First-Person: Nyra
Dawn arrives too soon.
The air smells of smoke and wet earth, heavy with the ghost of what we burned.
Kael stands a few paces away, stripped of armor, the morning light catching on the faint scars along his chest. The mark there glows faintly, a mirror to mine.
"Again," he says.
My hands tremble as I lift them, focusing on the pulse beneath my skin. I can feel the energy rise — hot, volatile, alive. The ground hums.
"Not so much," he warns. His voice is calm, but his eyes flicker toward the earth beneath my feet, already trembling.
"I'm trying," I mutter.
He steps closer, circling behind me. "You're not listening. Feel it. Don't force it."
His hand settles on my wrist, guiding me. The bond sparks instantly — a rush of warmth curling low in my stomach. I try to breathe through it, to focus, but every time he touches me the power stirs differently.
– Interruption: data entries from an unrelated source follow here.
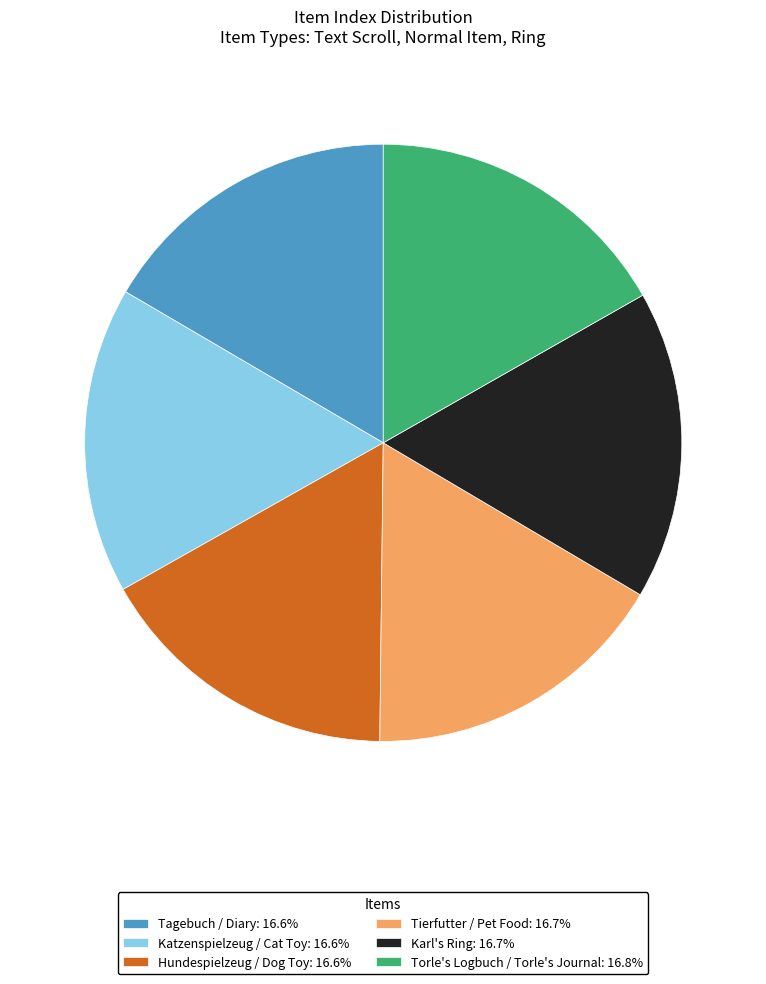

Is there a majority slice in this chart?

No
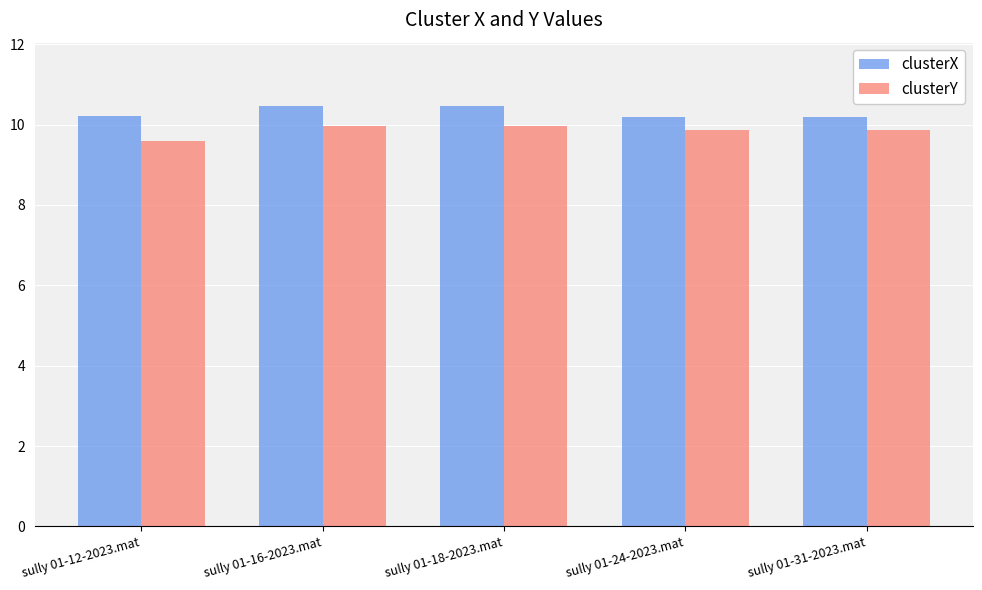

What are all the series names shown in the legend?

clusterX, clusterY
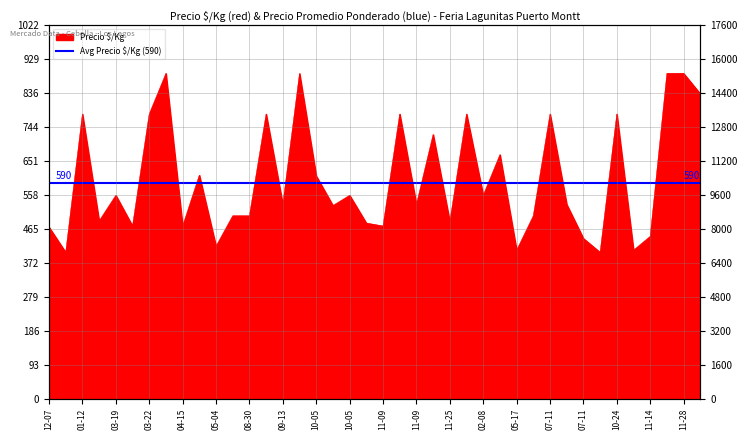

True or false: there are more than 1 points higher than both neighbors.

True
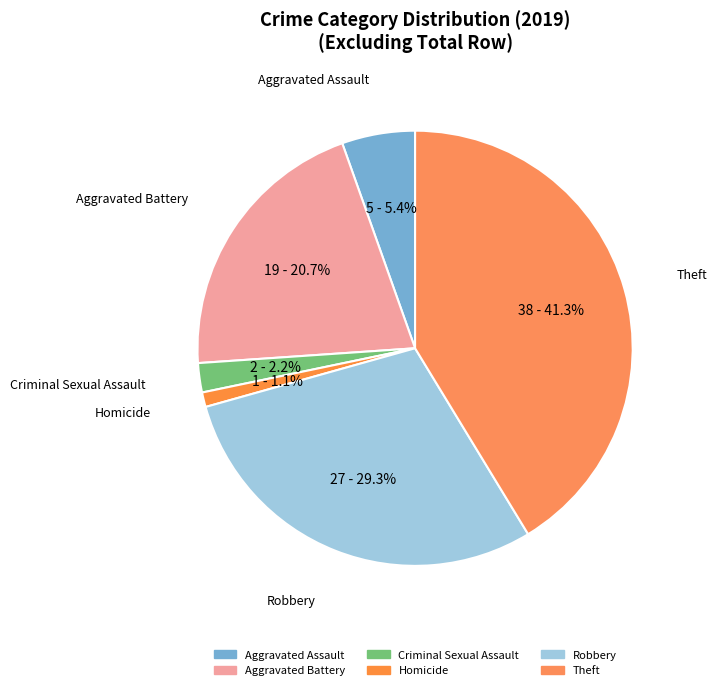

Is there a majority slice in this chart?

No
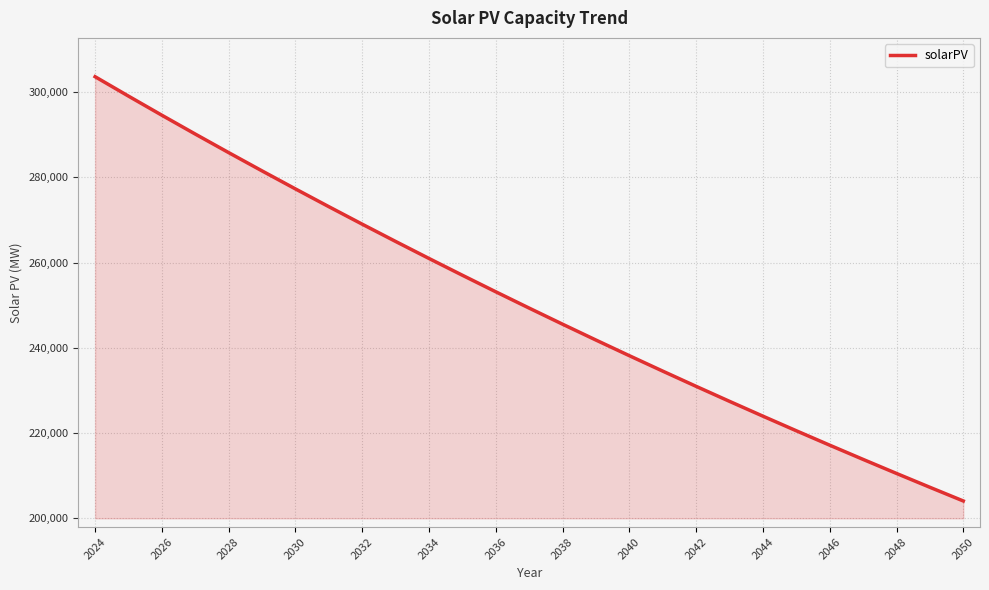

What is the minimum value shown in the chart?

204051.0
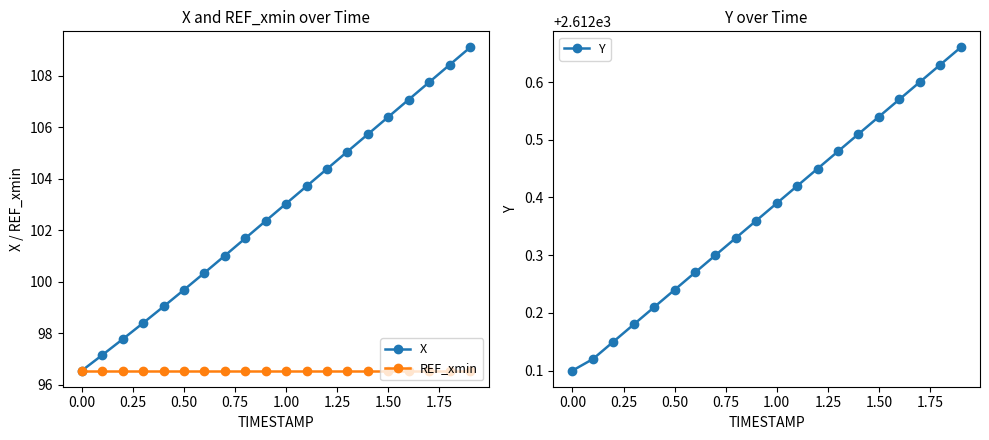

True or false: X has more than 1 points higher than both neighbors.

False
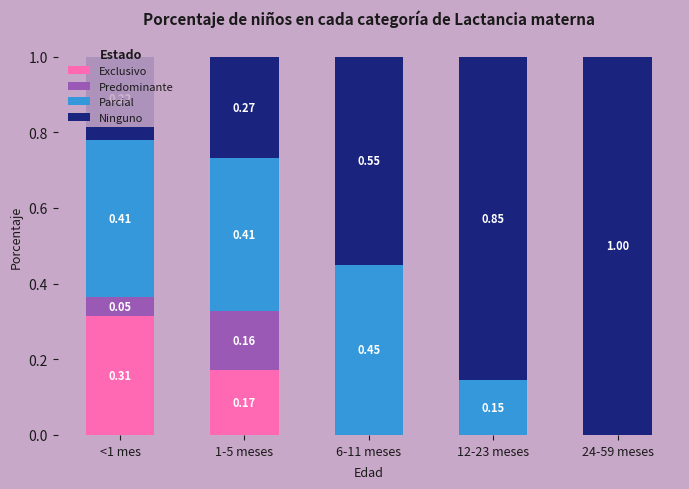

At which category is the sum across all series the highest?

1-5 meses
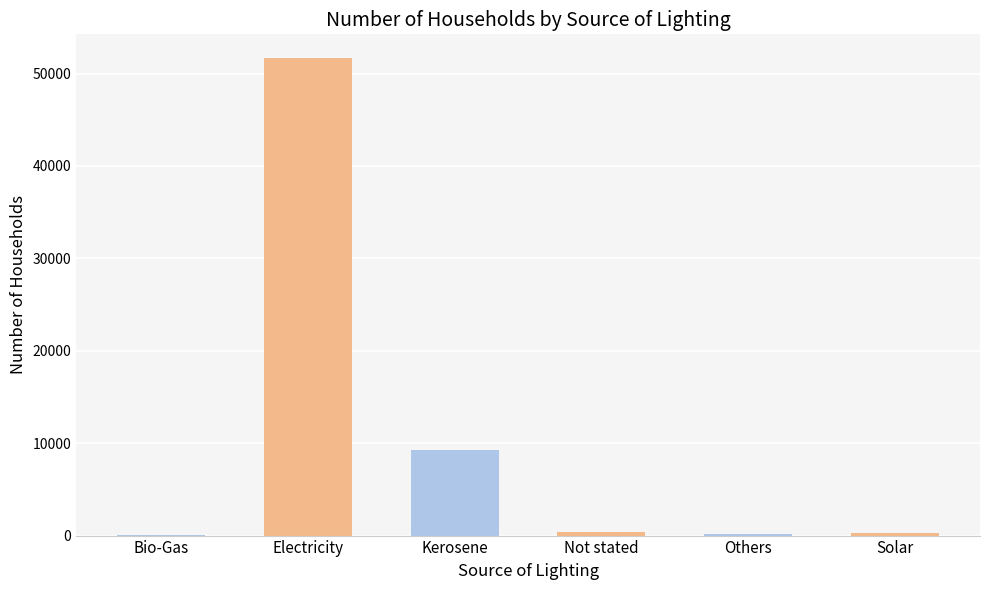

What is the sum of the values at Solar and Others?

455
"It's like fire," he murmurs. "It answers emotion. Not command."
"Then maybe you shouldn't be standing so close," I whisper.
He doesn't move away. "Maybe you shouldn't want me to."
The words slide through me like heat. I turn my head slightly, catching his expression — controlled, yes, but there's tension in his jaw, in the way he's fighting to keep his breathing even.
"Again," he says, quieter this time.
I close my eyes, focus on the rhythm of the bond. The mark flares under my ribs, pulsing in time with his. The air between us grows warmer.
Kael's voice drops lower. "Good. Now draw it back. Don't let it own you."
I pull at the energy, but it resists, clinging like smoke. The harder I fight, the more it burns.
He moves closer still, his breath brushing my neck. "Stop fighting it, Nyra."
My pulse stumbles. The power surges again, desperate to be free.
His hand finds my shoulder, grounding me. The bond hums deep, a low thrum that feels almost alive. For a heartbeat, the world narrows to the warmth of his skin against mine, the rhythm of two heartbeats tangled in one current.
And then — control. The energy steadies, quiets. The tremor fades.
Kael exhales, stepping back slowly. "Better."
I open my eyes, half expecting the world to be on fire. It isn't. The trees still stand, the ground still whole.
A small, reluctant smile pulls at my mouth. "I didn't burn anything."
"Not yet," he says, but there's a flicker of pride in his voice.
We stand in silence for a while. The air between us feels different — stretched thin, charged with something unspoken.
Finally, I ask, "How long until I can control it without you?"
He hesitates before answering. "You tell me when you can stop thinking about me while you do it."
My chest tightens. "That's not fair."
"No," he agrees, voice low. "It isn't."
The bond flares again, soft this time, a quiet reminder that control and desire might never be separate things.